(Seychelles News Agency) - It’s the first conservation success story of its kind in the world: the Seychelles warbler (Acrocephalus sechellensis) was one of the most threatened bird species in the world in the 1960s – down to a total population of only 26 birds, conservation experts had to move fast to avert the birds from becoming entirely extinct.
After decades of ongoing habitat rehabilitation on the last remaining island where the birds were found in the wild, the warbler’s future looks a lot brighter, thanks to efforts by local NGO Nature Seychelles, a Birdlife International partner.

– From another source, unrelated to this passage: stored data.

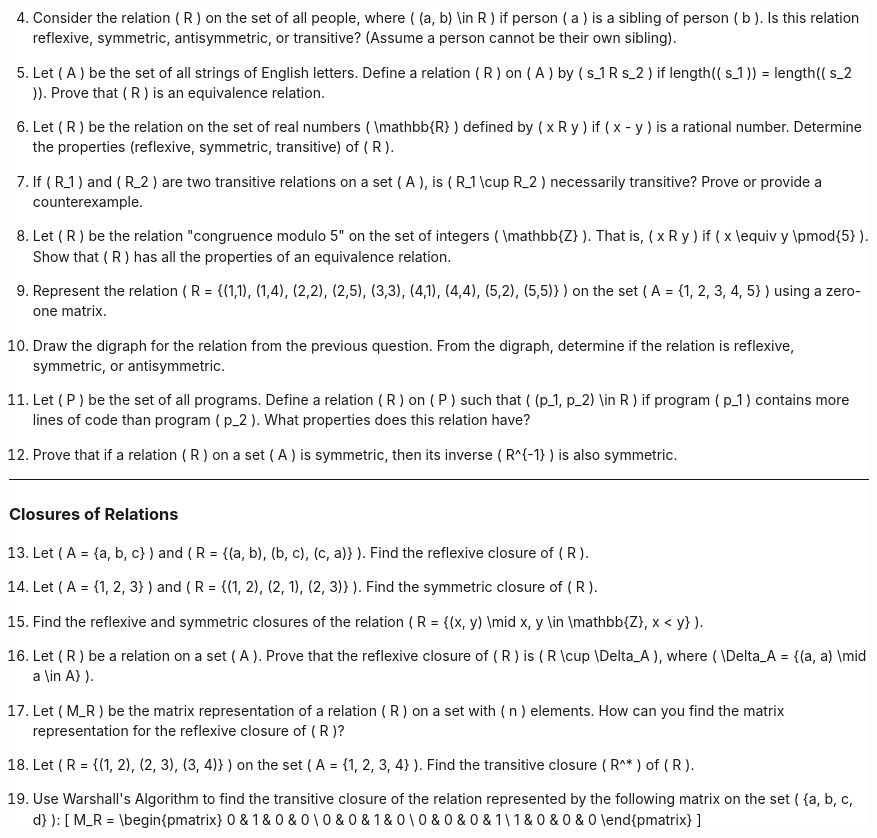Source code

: 4.  Consider the relation \( R \) on the set of all people, where \( (a, b) \in R \) if person \( a \) is a sibling of person \( b \). Is this relation reflexive, symmetric, antisymmetric, or transitive? (Assume a person cannot be their own sibling).

5.  Let \( A \) be the set of all strings of English letters. Define a relation \( R \) on \( A \) by \( s_1 R s_2 \) if length(\( s_1 \)) = length(\( s_2 \)). Prove that \( R \) is an equivalence relation.

6.  Let \( R \) be the relation on the set of real numbers \( \mathbb{R} \) defined by \( x R y \) if \( x - y \) is a rational number. Determine the properties (reflexive, symmetric, transitive) of \( R \).

7.  If \( R_1 \) and \( R_2 \) are two transitive relations on a set \( A \), is \( R_1 \cup R_2 \) necessarily transitive? Prove or provide a counterexample.

8.  Let \( R \) be the relation "congruence modulo 5" on the set of integers \( \mathbb{Z} \). That is, \( x R y \) if \( x \equiv y \pmod{5} \). Show that \( R \) has all the properties of an equivalence relation.

9.  Represent the relation \( R = \{(1,1), (1,4), (2,2), (2,5), (3,3), (4,1), (4,4), (5,2), (5,5)\} \) on the set \( A = \{1, 2, 3, 4, 5\} \) using a zero-one matrix.

10. Draw the digraph for the relation from the previous question. From the digraph, determine if the relation is reflexive, symmetric, or antisymmetric.

11. Let \( P \) be the set of all programs. Define a relation \( R \) on \( P \) such that \( (p_1, p_2) \in R \) if program \( p_1 \) contains more lines of code than program \( p_2 \). What properties does this relation have?

12. Prove that if a relation \( R \) on a set \( A \) is symmetric, then its inverse \( R^{-1} \) is also symmetric.

---

### Closures of Relations

13. Let \( A = \{a, b, c\} \) and \( R = \{(a, b), (b, c), (c, a)\} \). Find the reflexive closure of \( R \).

14. Let \( A = \{1, 2, 3\} \) and \( R = \{(1, 2), (2, 1), (2, 3)\} \). Find the symmetric closure of \( R \).

15. Find the reflexive and symmetric closures of the relation \( R = \{(x, y) \mid x, y \in \mathbb{Z}, x < y\} \).

16. Let \( R \) be a relation on a set \( A \). Prove that the reflexive closure of \( R \) is \( R \cup \Delta_A \), where \( \Delta_A = \{(a, a) \mid a \in A\} \).

17. Let \( M_R \) be the matrix representation of a relation \( R \) on a set with \( n \) elements. How can you find the matrix representation for the reflexive closure of \( R \)?

18. Let \( R = \{(1, 2), (2, 3), (3, 4)\} \) on the set \( A = \{1, 2, 3, 4\} \). Find the transitive closure \( R^* \) of \( R \).

19. Use Warshall's Algorithm to find the transitive closure of the relation represented by the following matrix on the set \( \{a, b, c, d\} \):
    \[ M_R = \begin{pmatrix} 0 & 1 & 0 & 0 \\ 0 & 0 & 1 & 0 \\ 0 & 0 & 0 & 1 \\ 1 & 0 & 0 & 0 \end{pmatrix} \]
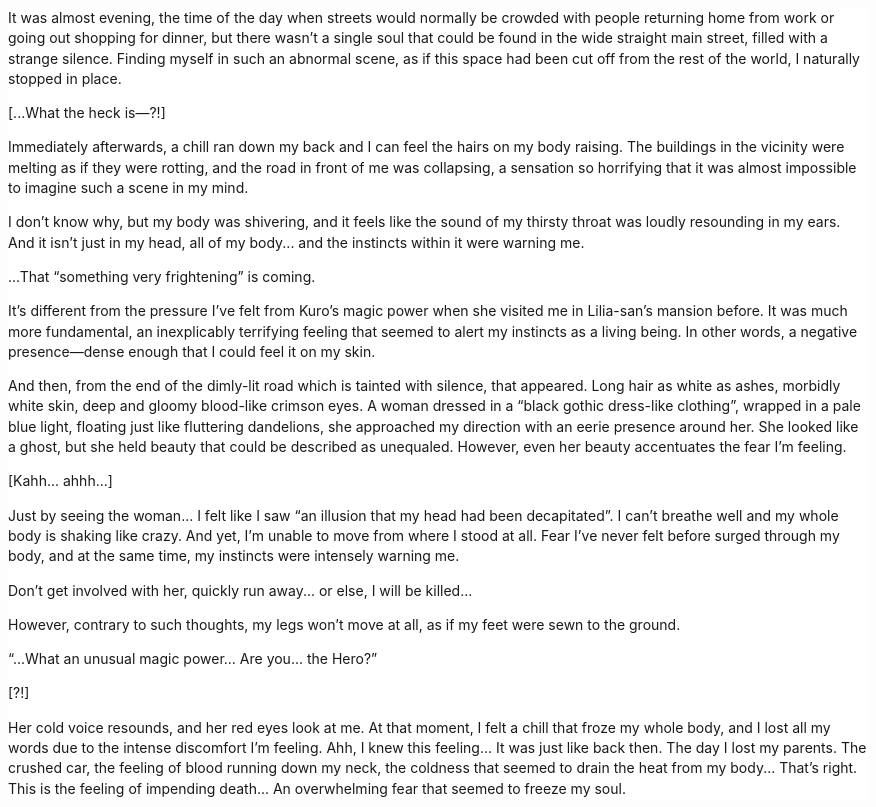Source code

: It was almost evening, the time of the day when streets would normally be
crowded with people returning home from work or going out shopping for dinner,
but there wasn’t a single soul that could be found in the wide straight main
street, filled with a strange silence. Finding myself in such an abnormal scene,
as if this space had been cut off from the rest of the world, I naturally
stopped in place.

[...What the heck is—?!]

Immediately afterwards, a chill ran down my back and I can feel the hairs on my
body raising. The buildings in the vicinity were melting as if they were
rotting, and the road in front of me was collapsing, a sensation so horrifying
that it was almost impossible to imagine such a scene in my mind.

I don’t know why, but my body was shivering, and it feels like the sound of my
thirsty throat was loudly resounding in my ears. And it isn’t just in my head,
all of my body... and the instincts within it were warning me.

...That “something very frightening” is coming.

It’s different from the pressure I’ve felt from Kuro’s magic power when she
visited me in Lilia-san’s mansion before. It was much more fundamental, an
inexplicably terrifying feeling that seemed to alert my instincts as a living
being. In other words, a negative presence—dense enough that I could feel it on
my skin.

And then, from the end of the dimly-lit road which is tainted with silence, that
appeared. Long hair as white as ashes, morbidly white skin, deep and gloomy
blood-like crimson eyes. A woman dressed in a “black gothic dress-like
clothing”, wrapped in a pale blue light, floating just like fluttering
dandelions, she approached my direction with an eerie presence around her. She
looked like a ghost, but she held beauty that could be described as unequaled.
However, even her beauty accentuates the fear I’m feeling.

[Kahh... ahhh...]

Just by seeing the woman... I felt like I saw “an illusion that my head had been
decapitated”. I can’t breathe well and my whole body is shaking like crazy. And
yet, I’m unable to move from where I stood at all. Fear I’ve never felt before
surged through my body, and at the same time, my instincts were intensely
warning me.

Don’t get involved with her, quickly run away... or else, I will be killed...

However, contrary to such thoughts, my legs won’t move at all, as if my feet
were sewn to the ground.

“...What an unusual magic power... Are you... the Hero?”

[?!]

Her cold voice resounds, and her red eyes look at me. At that moment, I felt a
chill that froze my whole body, and I lost all my words due to the intense
discomfort I’m feeling. Ahh, I knew this feeling... It was just like back then.
The day I lost my parents. The crushed car, the feeling of blood running down my
neck, the coldness that seemed to drain the heat from my body... That’s right.
This is the feeling of impending death... An overwhelming fear that seemed to
freeze my soul.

With the total population now in the thousands, the organisation captured 59 birds from Cousin Island and transferred them by helicopter to the private resort island of Frégate in the Seychelles in December 2011, which is now the fifth island where these birds live.
According to a new study published in Conservation Evidence this month, the birds have increased to over 80 individuals, including 42 birds hatched on Frégate, after a census was carried out on the island in June last year.
The project was funded by an $18,000 Disney Worldwide Conservation Fund grant to Nature Seychelles through the Royal Society for the Protection of Birds (BirdLife International’s UK arm), the Seychelles Warbler Research Group (a collaboration between the Universities of East Anglia and Sheffield in the UK, and the University of Groningen, Netherlands) and Frégate Island Private.